YOUR OBJECTIVE: The goal here is an exact copy of the entries below, without their pictures.

EXERCISE DATA:
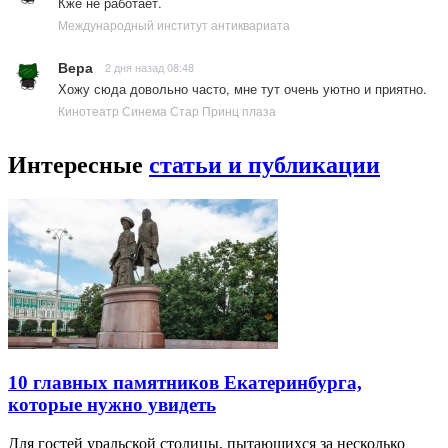
Кже не работает.
Международный институт антиквариата
Вера
2 дня назад 08:48
Хожу сюда довольно часто, мне тут очень уютно и приятно.
Кинотеатр Синема Стар Принц плаза
Интересные
статьи и публикации
10 главных памятников Екатеринбурга,
которые нужно увидеть
Для гостей уральской столицы, пытающихся за несколько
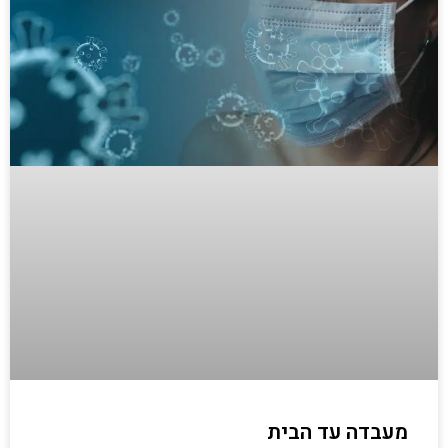
מעבדה עד הבית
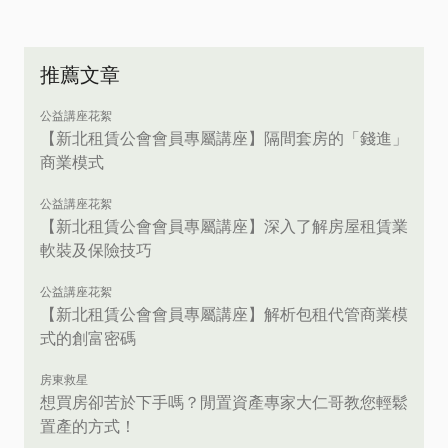
推薦文章
公益講座花絮
【新北租賃公會會員專屬講座】隔間套房的「錢進」
商業模式
公益講座花絮
【新北租賃公會會員專屬講座】深入了解房屋租賃業
軟裝及保險技巧
公益講座花絮
【新北租賃公會會員專屬講座】解析包租代管商業模
式的創富密碼
房東救星
想買房卻苦於下手嗎？閒置資產專家大仁哥教您輕鬆
置產的方式！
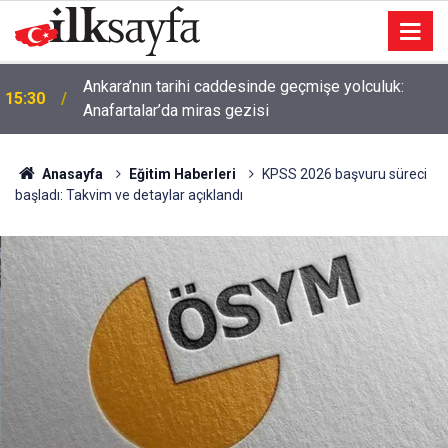
Ankara’nın tarihi caddesinde geçmişe yolculuk:
15:30
Anafartalar’da miras gezisi
Anasayfa
Eğitim Haberleri
KPSS 2026 başvuru süreci
başladı: Takvim ve detaylar açıklandı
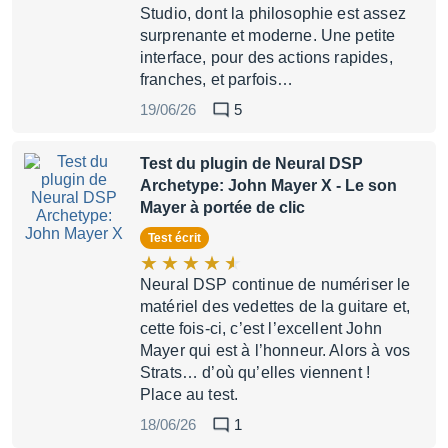
Studio, dont la philosophie est assez
surprenante et moderne. Une petite
interface, pour des actions rapides,
franches, et parfois…
19/06/26
5
Test du plugin de Neural DSP
Archetype: John Mayer X
- Le son
Mayer à portée de clic
Test écrit
Neural DSP continue de numériser le
matériel des vedettes de la guitare et,
cette fois-ci, c’est l’excellent John
Mayer qui est à l’honneur. Alors à vos
Strats… d’où qu’elles viennent !
Place au test.
18/06/26
1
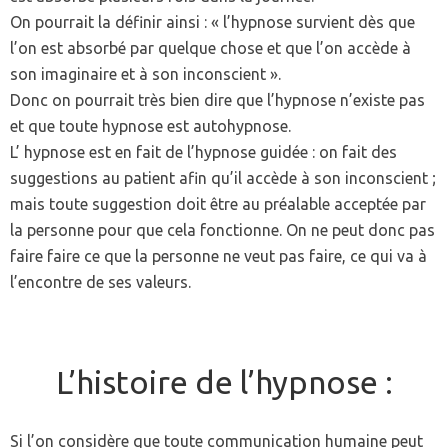
On pourrait la définir ainsi : « l’hypnose survient dès que
l’on est absorbé par quelque chose et que l’on accède à
son imaginaire et à son inconscient ».
Donc on pourrait très bien dire que l’hypnose n’existe pas
et que toute hypnose est autohypnose.
L’ hypnose est en fait de l’hypnose guidée : on fait des
suggestions au patient afin qu’il accède à son inconscient ;
mais toute suggestion doit être au préalable acceptée par
la personne pour que cela fonctionne. On ne peut donc pas
faire faire ce que la personne ne veut pas faire, ce qui va à
l’encontre de ses valeurs.
L’histoire de l’hypnose :
Si l’on considère que toute communication humaine peut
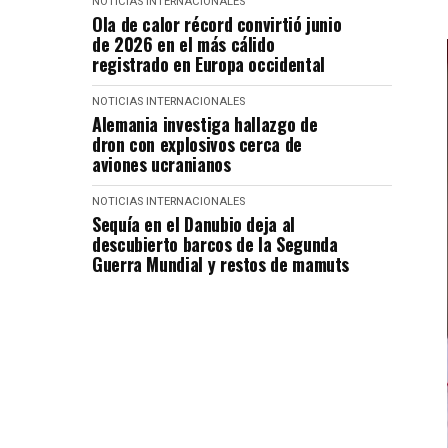
NOTICIAS INTERNACIONALES
Ola de calor récord convirtió junio
de 2026 en el más cálido
registrado en Europa occidental
NOTICIAS INTERNACIONALES
Alemania investiga hallazgo de
dron con explosivos cerca de
aviones ucranianos
NOTICIAS INTERNACIONALES
Sequía en el Danubio deja al
descubierto barcos de la Segunda
Guerra Mundial y restos de mamuts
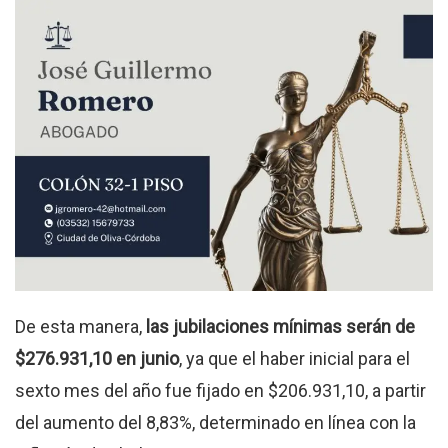
De esta manera,
las jubilaciones mínimas serán de
$276.931,10 en junio
, ya que el haber inicial para el
sexto mes del año fue fijado en $206.931,10, a partir
del aumento del 8,83%, determinado en línea con la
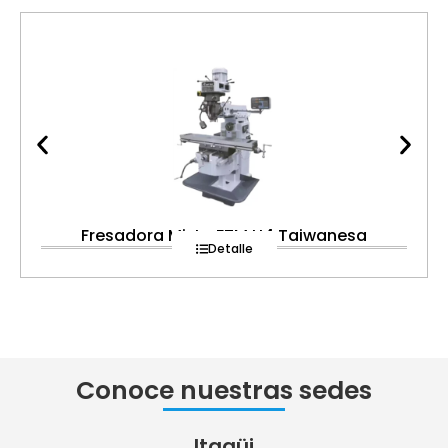
Fresadora Mixta FTM H4 Taiwanesa
Detalle
Conoce nuestras sedes
Itagüi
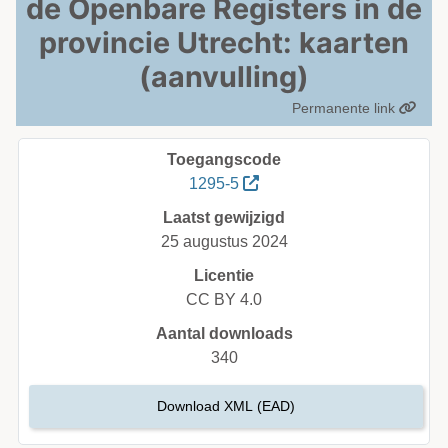
de Openbare Registers in de
provincie Utrecht: kaarten
(aanvulling)
Permanente link
Toegangscode
1295-5
Laatst gewijzigd
25 augustus 2024
Licentie
CC BY 4.0
Aantal downloads
340
Download XML (EAD)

RESPONSE AREA:
Кже не работает.
Международный институт антиквариата
Вера
2 дня назад 08:48
Хожу сюда довольно часто, мне тут очень уютно и приятно.
Кинотеатр Синема Стар Принц плаза
Интересные
статьи и публикации
10 главных памятников Екатеринбурга,
которые нужно увидеть
Для гостей уральской столицы, пытающихся за несколько
מעבדה עד הבית
推薦文章
公益講座花絮
【新北租賃公會會員專屬講座】隔間套房的「錢進」
商業模式
公益講座花絮
【新北租賃公會會員專屬講座】深入了解房屋租賃業
軟裝及保險技巧
公益講座花絮
【新北租賃公會會員專屬講座】解析包租代管商業模
式的創富密碼
房東救星
想買房卻苦於下手嗎？閒置資產專家大仁哥教您輕鬆
置產的方式！
Ankara’nın tarihi caddesinde geçmişe yolculuk:
15:30
Anafartalar’da miras gezisi
Anasayfa
Eğitim Haberleri
KPSS 2026 başvuru süreci
başladı: Takvim ve detaylar açıklandı
Studio, dont la philosophie est assez
surprenante et moderne. Une petite
interface, pour des actions rapides,
franches, et parfois…
19/06/26
5
Test du plugin de Neural DSP
Archetype: John Mayer X
- Le son
Mayer à portée de clic
Test écrit
Neural DSP continue de numériser le
matériel des vedettes de la guitare et,
cette fois-ci, c’est l’excellent John
Mayer qui est à l’honneur. Alors à vos
Strats… d’où qu’elles viennent !
Place au test.
18/06/26
1
On pourrait la définir ainsi : « l’hypnose survient dès que
l’on est absorbé par quelque chose et que l’on accède à
son imaginaire et à son inconscient ».
Donc on pourrait très bien dire que l’hypnose n’existe pas
et que toute hypnose est autohypnose.
L’ hypnose est en fait de l’hypnose guidée : on fait des
suggestions au patient afin qu’il accède à son inconscient ;
mais toute suggestion doit être au préalable acceptée par
la personne pour que cela fonctionne. On ne peut donc pas
faire faire ce que la personne ne veut pas faire, ce qui va à
l’encontre de ses valeurs.
L’histoire de l’hypnose :
Si l’on considère que toute communication humaine peut
NOTICIAS INTERNACIONALES
Ola de calor récord convirtió junio
de 2026 en el más cálido
registrado en Europa occidental
NOTICIAS INTERNACIONALES
Alemania investiga hallazgo de
dron con explosivos cerca de
aviones ucranianos
NOTICIAS INTERNACIONALES
Sequía en el Danubio deja al
descubierto barcos de la Segunda
Guerra Mundial y restos de mamuts
De esta manera,
las jubilaciones mínimas serán de
$276.931,10 en junio
, ya que el haber inicial para el
sexto mes del año fue fijado en $206.931,10, a partir
del aumento del 8,83%, determinado en línea con la
Fresadora Mixta FTM H4 Taiwanesa
Detalle
Conoce nuestras sedes
Itagüi
de Openbare Registers in de
provincie Utrecht: kaarten
(aanvulling)
Permanente link
Toegangscode
1295-5
Laatst gewijzigd
25 augustus 2024
Licentie
CC BY 4.0
Aantal downloads
340
Download XML (EAD)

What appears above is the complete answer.